Senior US officials are “highly satisfied” with Germany’s regulations setting strict 5G security standards, regardless of the provider, newspaper Frankfurter Allgemeine Sonntagszeitung reported Sunday, citing anonymous German government sources.
The country’s standards for 5G security are apparently so high that unreliable companies have no hope of meeting them, which the US says is the “perfect” approach. As a result, it’s no longer demanding that Germany explicitly ban Huawei, according to the paper.
Germany’s Federal Ministry for Economic Affairs and Energy declined comment on the US reaction, but confirmed that its already high standards for telecoms has “just been raised again by the Federal Network Agency.”
“Those new basic points are the base of the new catalogue on security standards, that is being worked out at the moment,” it said in an emailed statement.
“All telecommunication providers have to obey them, not just Huawei and not just for 5G, but also for 4G networks, for example.”
“What the United States is urging allies to do is institute security processes that include, among other factors, looking at whether any particular vendor is subject to unchecked or extrajudicial control by a foreign power that could direct that vendor to break host country laws or undermine its security,” a US State Department spokesperson said in an emailed statement.
In March, US Ambassador to Germany Richard A. Grenell reportedly wrote to the country’s economics minister, saying the US wouldn’t be able to share intelligence with the same transparency for fear of the information reaching China.

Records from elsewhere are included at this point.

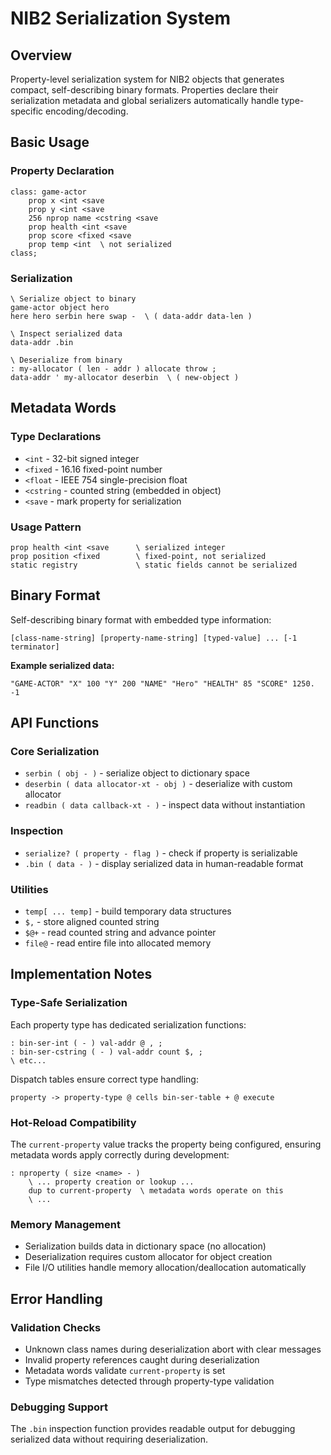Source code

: # NIB2 Serialization System

## Overview

Property-level serialization system for NIB2 objects that generates compact, self-describing binary formats. Properties declare their serialization metadata and global serializers automatically handle type-specific encoding/decoding.

## Basic Usage

### Property Declaration
```forth
class: game-actor
    prop x <int <save
    prop y <int <save  
    256 nprop name <cstring <save
    prop health <int <save
    prop score <fixed <save
    prop temp <int  \ not serialized
class;
```

### Serialization
```forth
\ Serialize object to binary
game-actor object hero
here hero serbin here swap -  \ ( data-addr data-len )

\ Inspect serialized data
data-addr .bin

\ Deserialize from binary
: my-allocator ( len - addr ) allocate throw ;
data-addr ' my-allocator deserbin  \ ( new-object )
```

## Metadata Words

### Type Declarations
- `<int` - 32-bit signed integer
- `<fixed` - 16.16 fixed-point number
- `<float` - IEEE 754 single-precision float
- `<cstring` - counted string (embedded in object)
- `<save` - mark property for serialization

### Usage Pattern
```forth
prop health <int <save      \ serialized integer
prop position <fixed        \ fixed-point, not serialized
static registry             \ static fields cannot be serialized
```

## Binary Format

Self-describing binary format with embedded type information:

```
[class-name-string] [property-name-string] [typed-value] ... [-1 terminator]
```

**Example serialized data:**
```
"GAME-ACTOR" "X" 100 "Y" 200 "NAME" "Hero" "HEALTH" 85 "SCORE" 1250. -1
```

## API Functions

### Core Serialization
- `serbin ( obj - )` - serialize object to dictionary space
- `deserbin ( data allocator-xt - obj )` - deserialize with custom allocator
- `readbin ( data callback-xt - )` - inspect data without instantiation

### Inspection
- `serialize? ( property - flag )` - check if property is serializable
- `.bin ( data - )` - display serialized data in human-readable format

### Utilities
- `temp[ ... temp]` - build temporary data structures
- `$,` - store aligned counted string  
- `$@+` - read counted string and advance pointer
- `file@` - read entire file into allocated memory

## Implementation Notes

### Type-Safe Serialization
Each property type has dedicated serialization functions:
```forth
: bin-ser-int ( - ) val-addr @ , ;
: bin-ser-cstring ( - ) val-addr count $, ;
\ etc...
```

Dispatch tables ensure correct type handling:
```forth
property -> property-type @ cells bin-ser-table + @ execute
```

### Hot-Reload Compatibility
The `current-property` value tracks the property being configured, ensuring metadata words apply correctly during development:
```forth
: nproperty ( size <name> - )
    \ ... property creation or lookup ...
    dup to current-property  \ metadata words operate on this
    \ ...
```

### Memory Management
- Serialization builds data in dictionary space (no allocation)
- Deserialization requires custom allocator for object creation
- File I/O utilities handle memory allocation/deallocation automatically

## Error Handling

### Validation Checks
- Unknown class names during deserialization abort with clear messages
- Invalid property references caught during deserialization
- Metadata words validate `current-property` is set
- Type mismatches detected through property-type validation

### Debugging Support
The `.bin` inspection function provides readable output for debugging serialized data without requiring deserialization.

That followed Secretary of State Mike Pompeo making several indirect warnings about Huawei equipment, which Washington says is used to spy for the Chinese government — an allegation the company denies.
Huawei didn’t immediately respond to a request for comment.
Originally published at April 8, 5:37 a.m. PT.
Updated at April 9, 2:40 a.m. PT: Adds comment from Germany’s Federal Ministry for Economic Affairs and Energy.